Benefits Of Cat-Cow Pose

So what can you expect to feel after practicing cat-cow? The move brings all kinds of mind and body boosts. "Both spinal flexion and spinal extension mobilize the spine, stimulate digestion, increase circulation, boost your mood, strengthen your back, and stretch your abs and chest," says Bauer.

Cat-cow pose stretches your torso from all angles, too. "When you go into cat, you are lengthening the back muscles,” Bauer says. "With cow, it’s the opposite—you’re lengthening the front and you’re getting a nice stretch along the muscles that slouch all day."

The stretch also offers extra relief for anyone with scoliosis. "One of my favorite ways to do cat-cow is with people with scoliosis," Betz says. "You can put a thick book or a half yoga block under one hand that kind of pushes up that concave side, and then have them do the cat-cow like that. " This helps those with scoliosis have a bit of restructuring of their spine while in a more neutral alignment, Betz says.

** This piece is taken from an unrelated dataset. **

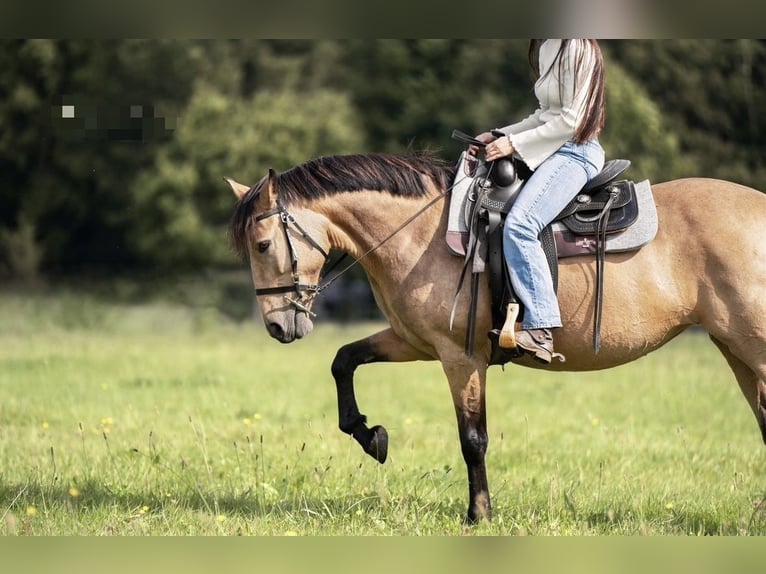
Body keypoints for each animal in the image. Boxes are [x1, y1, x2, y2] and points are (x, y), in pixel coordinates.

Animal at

Cat-cow pose, like other yoga positions, impacts the mood, too. "Sometimes when we're feeling frustrated and angry, you can kind of feel a tightness in your chest, right?" says registered yoga teach Gina Benson. "Cow would benefit someone who's feeling a little yucky, feeling a little dissatisfied, because it's actually breaking apart that rigidity."

The cow side of cat-cow is a heart opener and can make you feel lighter. On the other hand, cat is a really good move for those dealing with anxiety since it helps you get more grounded. “Rounding the spine by getting close to the Earth,” Benson says, “that actually has a lot of beneficial properties for those who have anxiety.”